### Questions on the material
(a) Answer these questions using the Jeremy Quastel biography, one answer per line, marked (i), (ii), (iii):
(i) In which city and province did Quastel grow up?
(ii) In what year did he return to Canada?
(iii) Which prize did he receive in 2018?
(b) Translate this sentence from the Jeremy Quastel biography into French: "He grew up in Vancouver, British Columbia, and now lives in Toronto, Ontario."
(c) Write the next part of the Jeremy Quastel biography, picking up after its final line.

### Selected text

----------

Biography:Jeremy Quastel
Jeremy Quastel | |
|---|---|
Quastel at Nançay Radio Observatory in 2012 | |
| Born | December 20, 1963 (age 62) Canada |
| Alma mater | New York University |
| Children | 2 |
| Awards | Jeffery–Williams Prize 2019 |
| Scientific career | |
| Fields | Mathematics |
| Institutions | |
| Thesis | Diffusion of colour in the simple exclusion process (1990) |
| Doctoral advisor | S. R. Srinivasa Varadhan |
Jeremy Daniel Quastel FRS, FRSC is a Canadian mathematician specializing in probability theory, stochastic processes, partial differential equations. He served as head of the mathematics department at the University of Toronto from 2017 until 2021.[1] He grew up in Vancouver, British Columbia, and now lives in Toronto, Ontario.
Career
Quastel earned his PhD at Courant Institute of Mathematical Sciences at New York University in 1990; the advisory was S. R. Srinivasa Varadhan. He was a postdoctoral student at the Mathematical Sciences Research Institute in Berkeley, then a faculty member at University of California, Davis for the next six years;[2] returned to Canada in 1998.[3]
Research
Jeremy Quastel is recognized as one of the top probabilists in the world in the fields of hydrodynamic theory, stochastic partial differential equations, and integrable probability.[2] In particular, his research is on the large scale behaviour of interacting particle systems and stochastic partial differential equations.[3] Together with Konstantin Matetski and Daniel Remenik, Quastel gave an exact formulation of the KPZ fixed point in terms of its transition probabilities.[4]
Awards, distinctions, and recognitions
- Fellow of the Royal Society (2021)[5]
- CMS Jeffery–Williams Prize (2019)[6]
- CRM-Fields-PIMS prize (2018)[2]
- Royal Society of Canada Fellow (2016)[7]
- Killam Research Fellowship (2013) for his research of stochastic processes and partial differential equations used to describe natural processes of change and evolution[8]
- invited speaker at the Current Developments in Mathematics (2011)[9]
- invited speaker at the International Congress of Mathematicians in Hyderabad (2010)

----------

### Given entries

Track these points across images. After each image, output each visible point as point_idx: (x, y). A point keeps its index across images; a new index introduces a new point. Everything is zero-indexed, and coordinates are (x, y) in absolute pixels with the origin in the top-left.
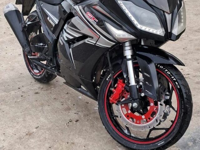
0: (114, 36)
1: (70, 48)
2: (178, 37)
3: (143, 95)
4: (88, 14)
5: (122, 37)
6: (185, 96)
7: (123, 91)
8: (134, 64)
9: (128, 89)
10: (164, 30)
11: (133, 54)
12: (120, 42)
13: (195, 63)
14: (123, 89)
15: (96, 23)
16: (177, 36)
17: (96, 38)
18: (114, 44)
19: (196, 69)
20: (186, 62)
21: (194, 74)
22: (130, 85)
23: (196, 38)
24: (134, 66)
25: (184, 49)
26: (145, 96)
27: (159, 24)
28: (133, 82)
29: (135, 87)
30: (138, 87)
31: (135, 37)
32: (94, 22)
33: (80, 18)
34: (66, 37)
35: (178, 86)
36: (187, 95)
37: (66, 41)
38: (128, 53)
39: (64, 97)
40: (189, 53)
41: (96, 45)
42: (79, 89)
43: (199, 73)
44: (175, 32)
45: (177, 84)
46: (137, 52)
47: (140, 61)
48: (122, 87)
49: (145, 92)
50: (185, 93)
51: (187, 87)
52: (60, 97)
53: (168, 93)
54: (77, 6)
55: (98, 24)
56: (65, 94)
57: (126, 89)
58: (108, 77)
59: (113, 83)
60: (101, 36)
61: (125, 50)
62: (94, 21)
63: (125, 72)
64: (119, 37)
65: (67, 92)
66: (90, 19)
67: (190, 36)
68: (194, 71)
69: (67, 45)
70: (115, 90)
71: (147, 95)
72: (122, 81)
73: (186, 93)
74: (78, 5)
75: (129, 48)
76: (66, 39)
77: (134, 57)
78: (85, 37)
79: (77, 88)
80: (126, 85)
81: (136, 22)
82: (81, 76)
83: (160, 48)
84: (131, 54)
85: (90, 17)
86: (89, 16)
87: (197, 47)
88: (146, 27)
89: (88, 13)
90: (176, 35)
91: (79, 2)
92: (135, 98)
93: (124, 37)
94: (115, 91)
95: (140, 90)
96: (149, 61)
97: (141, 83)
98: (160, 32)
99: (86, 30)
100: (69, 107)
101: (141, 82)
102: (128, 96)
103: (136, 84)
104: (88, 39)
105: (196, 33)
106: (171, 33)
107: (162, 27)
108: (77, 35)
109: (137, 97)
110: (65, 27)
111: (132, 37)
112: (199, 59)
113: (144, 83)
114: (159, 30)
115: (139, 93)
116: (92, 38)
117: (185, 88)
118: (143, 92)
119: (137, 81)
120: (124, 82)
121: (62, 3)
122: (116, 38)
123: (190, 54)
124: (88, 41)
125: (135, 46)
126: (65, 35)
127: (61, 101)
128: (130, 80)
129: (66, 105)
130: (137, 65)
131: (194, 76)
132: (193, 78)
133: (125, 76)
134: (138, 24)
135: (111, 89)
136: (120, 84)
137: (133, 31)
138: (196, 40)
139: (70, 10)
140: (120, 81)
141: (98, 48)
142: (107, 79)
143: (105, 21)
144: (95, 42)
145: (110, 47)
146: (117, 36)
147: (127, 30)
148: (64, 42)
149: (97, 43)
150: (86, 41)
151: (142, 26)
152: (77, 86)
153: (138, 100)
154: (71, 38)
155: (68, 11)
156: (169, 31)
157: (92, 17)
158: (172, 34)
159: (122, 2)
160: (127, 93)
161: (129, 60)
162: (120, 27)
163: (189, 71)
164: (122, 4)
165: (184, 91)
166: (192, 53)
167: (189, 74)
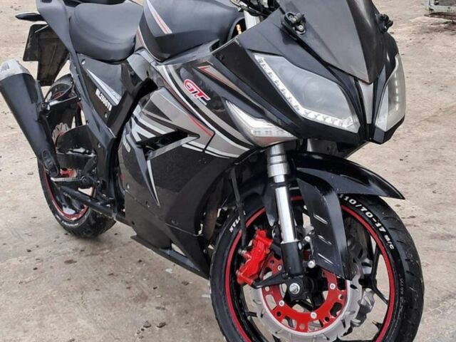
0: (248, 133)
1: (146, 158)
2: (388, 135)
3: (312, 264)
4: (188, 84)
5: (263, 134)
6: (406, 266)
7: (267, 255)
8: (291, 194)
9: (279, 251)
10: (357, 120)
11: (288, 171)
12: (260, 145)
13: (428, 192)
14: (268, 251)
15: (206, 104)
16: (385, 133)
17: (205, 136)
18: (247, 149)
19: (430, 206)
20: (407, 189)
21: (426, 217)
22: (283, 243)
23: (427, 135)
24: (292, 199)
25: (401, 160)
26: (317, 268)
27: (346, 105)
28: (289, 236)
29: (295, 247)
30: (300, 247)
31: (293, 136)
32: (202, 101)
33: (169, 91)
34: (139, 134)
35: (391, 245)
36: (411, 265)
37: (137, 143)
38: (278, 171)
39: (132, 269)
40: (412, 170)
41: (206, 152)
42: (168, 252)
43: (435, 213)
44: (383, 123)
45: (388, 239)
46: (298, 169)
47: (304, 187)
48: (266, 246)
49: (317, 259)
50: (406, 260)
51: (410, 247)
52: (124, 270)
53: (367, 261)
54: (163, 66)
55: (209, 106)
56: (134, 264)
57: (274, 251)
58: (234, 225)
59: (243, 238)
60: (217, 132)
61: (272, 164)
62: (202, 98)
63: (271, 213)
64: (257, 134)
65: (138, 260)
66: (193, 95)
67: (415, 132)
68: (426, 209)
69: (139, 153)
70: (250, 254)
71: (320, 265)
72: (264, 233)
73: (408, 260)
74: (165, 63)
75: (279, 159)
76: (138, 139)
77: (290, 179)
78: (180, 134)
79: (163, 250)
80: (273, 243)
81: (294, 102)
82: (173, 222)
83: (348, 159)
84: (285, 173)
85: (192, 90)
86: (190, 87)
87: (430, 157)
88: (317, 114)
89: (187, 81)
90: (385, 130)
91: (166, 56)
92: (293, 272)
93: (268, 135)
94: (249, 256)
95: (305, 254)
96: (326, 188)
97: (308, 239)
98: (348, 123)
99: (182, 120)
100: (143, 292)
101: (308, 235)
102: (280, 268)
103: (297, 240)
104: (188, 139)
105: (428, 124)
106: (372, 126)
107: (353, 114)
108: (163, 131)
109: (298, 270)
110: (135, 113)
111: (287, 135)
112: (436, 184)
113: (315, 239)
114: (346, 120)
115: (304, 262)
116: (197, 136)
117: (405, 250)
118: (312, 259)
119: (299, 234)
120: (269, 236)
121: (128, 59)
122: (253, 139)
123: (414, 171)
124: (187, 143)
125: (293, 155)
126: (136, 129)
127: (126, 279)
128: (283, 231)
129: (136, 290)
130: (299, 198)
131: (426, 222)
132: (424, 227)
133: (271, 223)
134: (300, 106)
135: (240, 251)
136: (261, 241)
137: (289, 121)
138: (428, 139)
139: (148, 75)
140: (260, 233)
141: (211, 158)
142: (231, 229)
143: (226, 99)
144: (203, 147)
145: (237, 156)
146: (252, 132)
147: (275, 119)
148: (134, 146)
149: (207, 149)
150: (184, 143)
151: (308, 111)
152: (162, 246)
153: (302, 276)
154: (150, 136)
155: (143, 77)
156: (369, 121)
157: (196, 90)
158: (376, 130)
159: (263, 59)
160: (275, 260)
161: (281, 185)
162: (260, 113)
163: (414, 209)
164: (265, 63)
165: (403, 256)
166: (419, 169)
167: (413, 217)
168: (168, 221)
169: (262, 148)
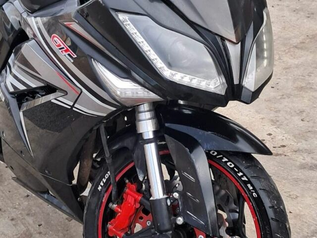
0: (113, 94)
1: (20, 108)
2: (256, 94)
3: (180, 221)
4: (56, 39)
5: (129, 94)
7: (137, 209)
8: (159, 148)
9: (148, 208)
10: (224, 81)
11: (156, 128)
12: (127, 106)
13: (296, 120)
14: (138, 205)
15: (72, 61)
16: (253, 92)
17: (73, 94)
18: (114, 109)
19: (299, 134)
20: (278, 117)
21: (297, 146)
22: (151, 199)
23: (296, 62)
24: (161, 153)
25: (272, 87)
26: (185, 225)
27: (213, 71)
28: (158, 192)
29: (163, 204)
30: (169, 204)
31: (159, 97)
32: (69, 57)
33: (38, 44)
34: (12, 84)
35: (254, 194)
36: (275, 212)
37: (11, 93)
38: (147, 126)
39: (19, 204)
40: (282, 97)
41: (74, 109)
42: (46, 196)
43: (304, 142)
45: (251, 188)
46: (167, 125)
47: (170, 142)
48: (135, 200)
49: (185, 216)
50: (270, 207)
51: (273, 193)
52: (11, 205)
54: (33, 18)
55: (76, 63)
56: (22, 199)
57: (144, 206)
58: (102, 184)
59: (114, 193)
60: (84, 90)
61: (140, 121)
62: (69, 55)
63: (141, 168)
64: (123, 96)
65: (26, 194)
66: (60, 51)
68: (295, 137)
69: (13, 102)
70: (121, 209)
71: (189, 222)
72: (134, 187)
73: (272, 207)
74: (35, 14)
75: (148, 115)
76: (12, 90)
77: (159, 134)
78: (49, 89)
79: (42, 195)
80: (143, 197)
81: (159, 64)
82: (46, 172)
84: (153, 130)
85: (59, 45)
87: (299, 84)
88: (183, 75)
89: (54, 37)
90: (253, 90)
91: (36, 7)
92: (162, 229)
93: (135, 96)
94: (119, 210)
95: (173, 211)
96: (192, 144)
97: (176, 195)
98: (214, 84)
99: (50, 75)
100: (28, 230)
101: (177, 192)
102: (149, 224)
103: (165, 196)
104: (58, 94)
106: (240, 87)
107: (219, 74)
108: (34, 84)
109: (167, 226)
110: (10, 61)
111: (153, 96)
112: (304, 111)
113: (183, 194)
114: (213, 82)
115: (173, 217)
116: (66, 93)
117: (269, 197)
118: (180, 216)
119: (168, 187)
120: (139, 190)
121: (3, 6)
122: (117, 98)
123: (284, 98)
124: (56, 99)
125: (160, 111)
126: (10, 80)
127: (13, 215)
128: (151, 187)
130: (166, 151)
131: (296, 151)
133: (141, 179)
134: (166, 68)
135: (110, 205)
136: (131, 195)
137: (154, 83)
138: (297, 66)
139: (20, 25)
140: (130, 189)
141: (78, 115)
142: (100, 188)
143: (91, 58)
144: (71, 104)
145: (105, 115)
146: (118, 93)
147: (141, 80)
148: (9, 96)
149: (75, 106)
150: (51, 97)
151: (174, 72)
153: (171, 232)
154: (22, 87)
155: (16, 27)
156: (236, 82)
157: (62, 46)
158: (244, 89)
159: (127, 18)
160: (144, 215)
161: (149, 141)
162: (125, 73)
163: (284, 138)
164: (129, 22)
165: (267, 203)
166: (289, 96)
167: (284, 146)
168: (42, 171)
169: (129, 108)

----------

### Solved tasks
(a)
(i) Vancouver, British Columbia
(ii) 1998
(iii) The CRM-Fields-PIMS prize

(b) Il a grandi à Vancouver, en Colombie-Britannique, et vit maintenant à Toronto, en Ontario.

(c)
- Sloan Fellow (1996–98)[3]
Family
Jeremy Quastel is the grandson of biochemist Juda Hirsch Quastel.
Sources
- ↑ "Fellow Detail Page | Royal Society". https://royalsociety.org/people/jeremy-quastel-35027. Retrieved Sep 17, 2024.
- ↑ 2.0 2.1 2.2 "Professor Jeremy Quastel Named Winner of the 2018 CRM - Fields - PIMS Prize". Dec 11, 2017. https://www.pims.math.ca/news/professor-jeremy-quastel-named-winner-2018-crm-fields-pims-prize. Retrieved Oct 21, 2019.
- ↑ 3.0 3.1 3.2 "Home Page of Jeremy Quastel". http://www.math.toronto.edu/quastel/. Retrieved Oct 21, 2019.
- ↑ Matetski, Konstantin; Quastel, Jeremy; Remenik, Daniel (2021). "The KPZ fixed point". Acta Mathematica (International Press of Boston) 227 (1): 115–203. doi:10.4310/acta.2021.v227.n1.a3.
- ↑ "Professor Jeremy Quastel FRS". https://royalsociety.org/people/jeremy-quastel-35027. Retrieved Dec 8, 2022.
- ↑ "Jeffery-Williams Prize". https://cms.math.ca/Prizes/info/jw.html. Retrieved Feb 12, 2020.
- ↑ "Eight U of T science faculty join Royal Society of Canada as fellows". Sep 26, 2016. https://thevarsity.ca/2016/09/25/eight-u-of-t-science-faculty-join-royal-society-of-canada-as-fellows/. Retrieved Oct 21, 2019.
- ↑ "Jeremy Quastel, leading mathematician". https://www.utoronto.ca/news/jeremy-quastel-leading-mathematician. Retrieved Oct 21, 2019.
- ↑ "CDM Conference 2011 (Current Developments in Mathematics)". http://www.math.harvard.edu/cdm/cdm11.html. Retrieved Oct 21, 2019.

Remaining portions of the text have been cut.